Jenő Reich was born in 1905 in Budapest. His father was Áron Reich Lipót, a Bonyhád-born merchant, and his mother was Wolf Ilona. He had two brothers Lajos and Gyula. They lived in Budapest on the opposite side to the Hungarian Theater in Pest. This is where the first impulses probably came from, as there were no intellectual ascendants in his family.
The boy, who was weak for a long time, became stronger in his adolescence, he also took some boxing training. He was good at Hungarian Literature, German and history at school, but weak in the rest. As he did not finish high school, he could not graduate. He began acting at the age of 19. During this period he had already written poems in which the influence of Endre Ady was clearly felt.
Rejtő began his journey in the 1920s.
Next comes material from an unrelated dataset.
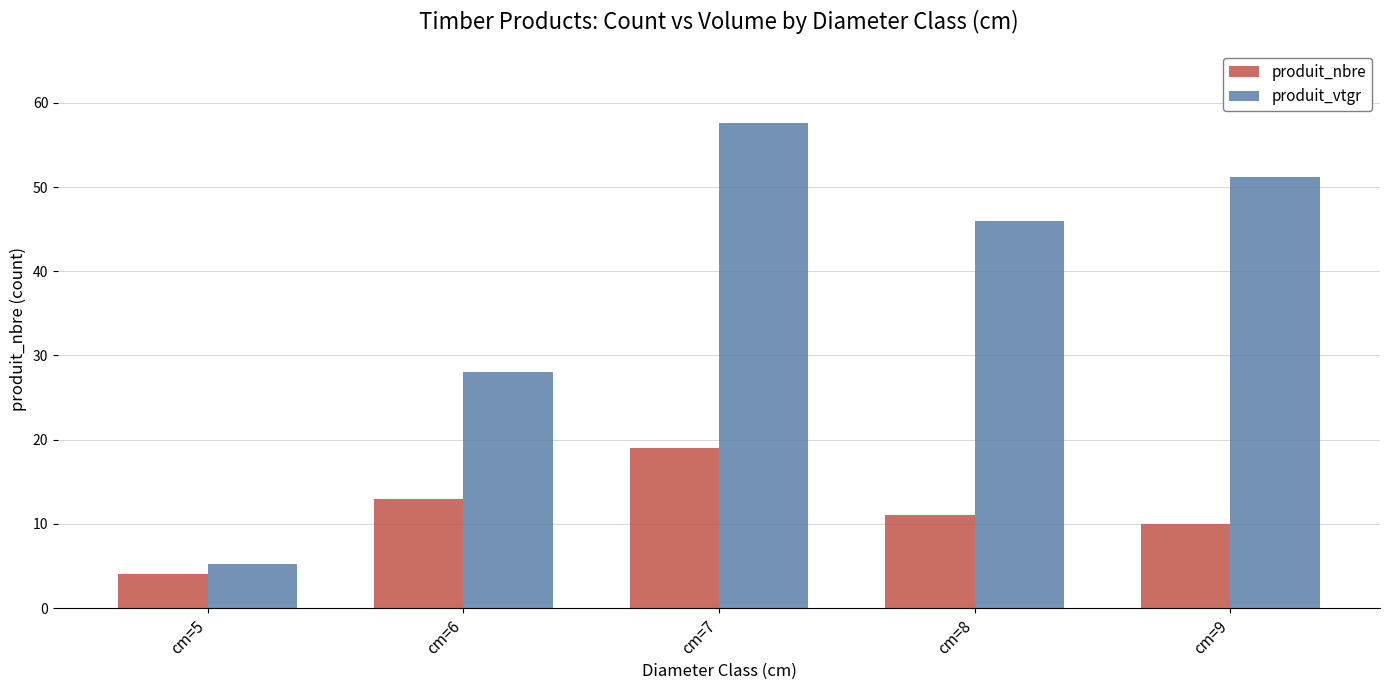

What is the difference between the produit_nbre values at cm=9 and cm=7?

9.0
In Western Europe, he made a living from everyday work. Then went to North Africa- which was a French colony back then. As a result of the global economic crisis that had erupted in the meantime, his family was falling into poverty. At the age of 23, his first work Pay! was published. He returned from his tour in 1930, after that he became friends with Frigyes Karinthy, another great figure of Hungarian literature.
After that, he worked as a cabaret writer in Budapest. His posthumous book called Report from Mistake contains more than 120 cabaret scenes. He worked as a translator for Nova. Among others, he translated Erich Kästner from German and Pierre Benoit’s works from French to Hungarian.
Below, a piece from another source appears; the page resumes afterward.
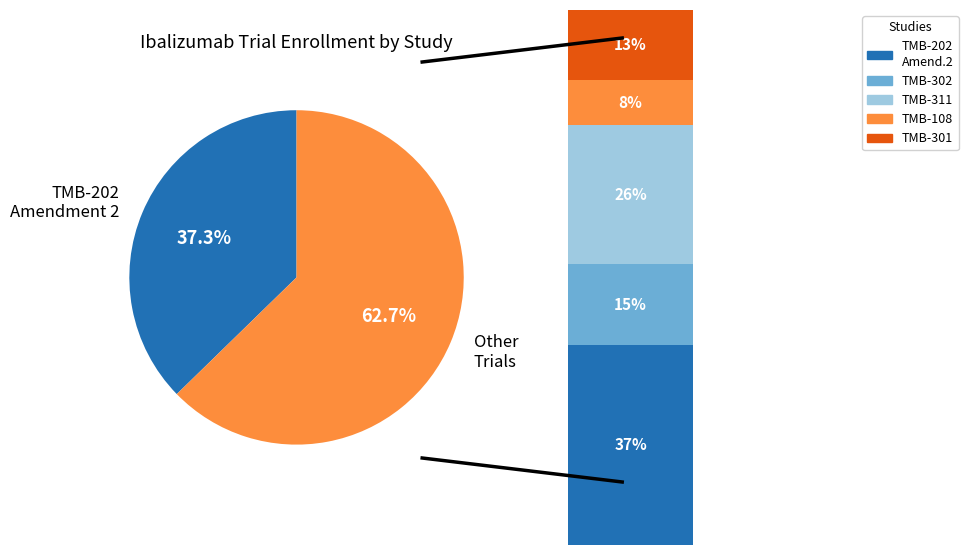

Rank the categories by value from lowest to highest.

TMB-108, TMB-301, TMB-302, TMB-311, TMB-202 Amendment 2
He began writing small pulp fictions in addition to stage works. Between 1934 and 1940, 20 of his short stories appeared in the World City Novels series. At Nova under the pseudonym P. Howard’s 14 adventure novels, under the name of Gibson Lavery, 5 of his Wild West stories appeared in the late 1930s. He wrote under a pseudonym because of the publishing pressure, like most fiction writers around that time. It is a general expectation, or we can call it superstition, that the Hungarian audience is less receptive to the work of a writer with a Hungarian name. From 1938, humour became the main motif in his works. After Nova, his work was published by Csillag and Aurora publishers. His fans only found out in his last two years of Jenő Rejtő’s life; that he is the same person as P. Howard.